Moving picture, 6 hours

Seen in 2022.

This review refers to the first season.

I have not played League of Legends, but that was not an obstacle to enjoying this series. It’s very much a story about superheroes, on patterns established in the ostensibly Golden Age of Comic Books, not in video games. The character designs are more elaborate but the narrative patterns are older, adding superficial ethnic and gender diversity to a family drama about crime and class struggle, which somehow produces superheroes in a big set piece and time jump.

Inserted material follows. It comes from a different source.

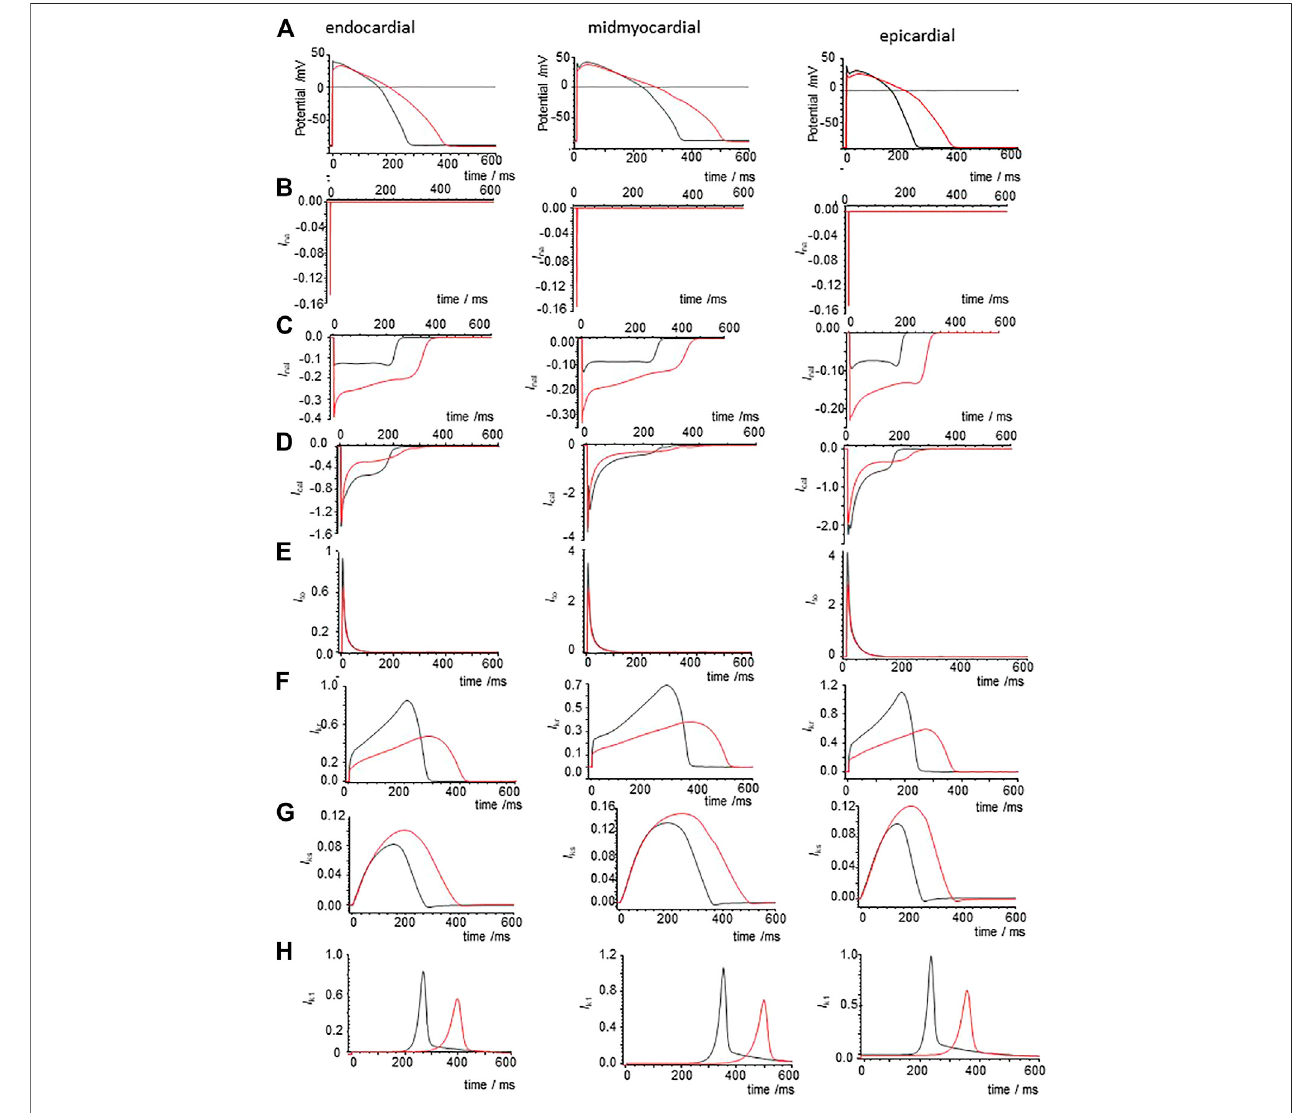
FIGURE 7 | Ionic currents underlying action potential prolongation by the effects of CO on action potentials in the un-diseased ORd cell models. (A) Action potentials of endo-, midmyo- and epi-cardial cell models. 100th action potential at BCL of 1 s (B) I Na , (C) I NaL , (D) I Ca,L , (E) I to , (F) I Kr , (G) I Ks , (H) I K1 during these action potentials, all currents in μ A/ μ F. Red: with CO parameters, black standard parameters.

The worldbuilding is perfunctory steampunk (e.g. octagonal rifle barrels, symbolic cogs) with magic as a volatile force that eventually turns into traditional black magic, obviously evil to the wise, and not worth the cost. Both the blue-coded magical “Gemstones” and the purple-coded narcotic “Shimmer” are used as generic fuels and crippling medicines, while real-word sources of energy—including labour—are never important. The fantasy premises exist not for storytelling but in service to the excellent visual design and animation.

The overall visual style is similar to “Suits” (2019), but the character designs are more elaborate and more stylized, blending the style-over-substance of 1980s manga with the cheaper surface detail and depth of CGI. The painterly quality of the digitally composited 3D models is extremely well done, with some faces (especially Silco’s) looking like they have visible brush strokes in motion. The characters are highly expressive, enhancing good mocap precisely to the point of caricature without ever falling into deliberately ugly cartooning.

Unfortunately, both the fantasy physics and the manipulative editing blur the outcome of the fights. Because it isn’t possible to predict or gauge the seriousness of an injury or the utility of a weapon (Jayce’s hammer is better at everything than Jinx’s Gatling gun), the violence is uninteresting. Thankfully, there are consequences; some characters do get killed and the situation does evolve, even to the point of Jayce pushing to enact Silco’s political vision for the independence of the downtrodden. It’s too bad this is interrupted. If it had actually closed the first season, and if the toil of the downtrodden had been more visible than the short example of Vi’s favourite chef, the story would have broken out of superhero territory, balancing substance with its brilliant style.